Dans la nuit du souvenir
Le témoignage d’Anne-Laure, qui a fait l’expérience, pendant son enfance, de l’exclusion parentale
Pendant très longtemps, j’ai gardé cette carte d’anniversaire à la couverture bleu ciel. On y voyait un clown tenant des ballons de baudruche. Il était surmonté d’un message de bon anniversaire. Quand j’ai ouvert la carte pour la première fois - l’année de mes 11 ans- j’ai été frappée par la musique en complet décalage avec le message festif : j’y entendais la tristesse et la nostalgie dans cette étrange mélodie. Le message écrit par mon père disait « bon anniversaire, j’aurais aimé le fêter avec toi, mais tu n’as pas voulu ».

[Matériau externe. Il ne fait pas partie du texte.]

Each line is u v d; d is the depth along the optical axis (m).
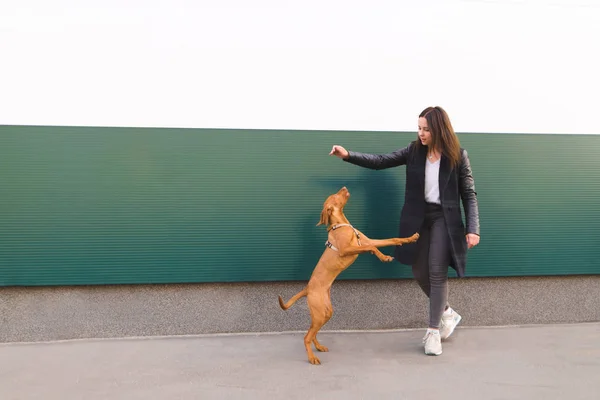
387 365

Message que j’ai longtemps interprété comme une tentative de me culpabiliser et de me gâcher la fête. Malheureusement autour de moi, personne n’a volé à mon secours pour m’apporter d’autres clés de lecture. Ce n’est qu’aujourd’hui, avec beaucoup de recul que j’ose une autre interprétation : celle d’un « moi aussi je souffre », teinté de résignation. À l’époque il m’était impossible d’imaginer que le Monstre pouvait souffrir. Mais finalement, le monstre, c’était plutôt moi. Oh, pas un monstre au sens de bête inhumaine et vide de sentiments, mais plutôt comme la chose instrumentalisée par son créateur.
Ce qui me manque le plus, c’est la mémoire. Tout s’est mélangé, tout est parti en lambeaux et parfois me remontent des bribes tellement furtives qu’elles me font l’effet de flashs. Toutes ces années sous influence m’ont rendue contemplative de ma propre vie et mes souvenirs ne se sont pas fixés correctement.
Parfois je confronte les pauvres lambeaux de ma mémoire que je tente de retenir avec ceux de ma sœur, mais je constate que ses souvenirs aussi sont mal assurés. Alors ensemble on se coud un patchwork de souvenirs – une couverture de monstres. Et j’imagine que nous sommes très loin de la réalité. Il peut arriver que notre mère - le temps lui faisant baisser sa garde - nous livre quelque bribe de souvenir dont j’ignore la part de vérité. Mais c’est pour moi comme un trésor, une découverte sans prix. Il y a quelques mois, j’ai appris le véritable métier qu’exerçait mon père (à presque 41 ans!).
Je me suis sentie comme une orpheline dont on retrouverait des traces de ses parents. Ce qui est insidieux, c’est que ma mère est à la fois la principale instigatrice d’un travail d’effacement, et en même temps la seule dépositaire du souvenir de mon père.
J’ai le sentiment d’avoir grandi les pieds dans l’argile : mon histoire – qui en toute logique devrait être un gage d’immuabilité - est devenue pour moi une source d’angoisse car elle est encore en construction. Ma mémoire a été mon garde-fou pendant mon enfance : elle a supprimé les souvenirs (surtout les bons), pour m’empêcher de trop souffrir. Sans en avoir de traces, comment un être peut-il nous manquer?
Je me souviens de cela : quand mes parents ont divorcé, les photos de mon père ont migré dans des cartons, voire à la poubelle. Du jour au lendemain, « papa » est mort, et « ton salaud de père », « ton père », « ton égoïste de père » avec sa nouvelle compagne (« l’autre », « sa pute » - et j’en passe) l’ont remplacé. Exit les photos de famille, exit les bons souvenirs du passé. À en croire maman, il n’y en a jamais eu.
Aujourd’hui le temps a passé, aujourd’hui moi aussi je suis mère. J’espère ne jamais reproduire sur ma fille ce que j’ai subi, et j’espère ne pas adopter les mêmes attitudes ou paroles insidieuses que ma mère nous a soufflées. J’espère ne jamais infliger à ma fille un choix qui lui sera impossible de faire sans se détruire et se punir. J’exerce en permanence une veille sur mon rôle de mère. Là encore, difficile de se départir de son identité d’enfant manipulé.
Aujourd’hui, ma mère est toujours dans le déni, et je pense qu’elle est tellement enkystée dans son refus de voir la vérité qu’elle a d’une certaine manière également souffert et payé le prix de ses erreurs. Elle s’est figée, comme statufiée pendant son divorce.
Mon père a dû …. Je ne sais pas finalement, je ne sais rien de ce qu’il a dû affronter.
La dernière fois que j’ai ouvert sa carte, elle ne chantait plus. La pile avait rendu l’âme. D’un certain côté, c’est reposant – j’ai arrêté de culpabiliser. Il était temps, cela fait 30 ans maintenant.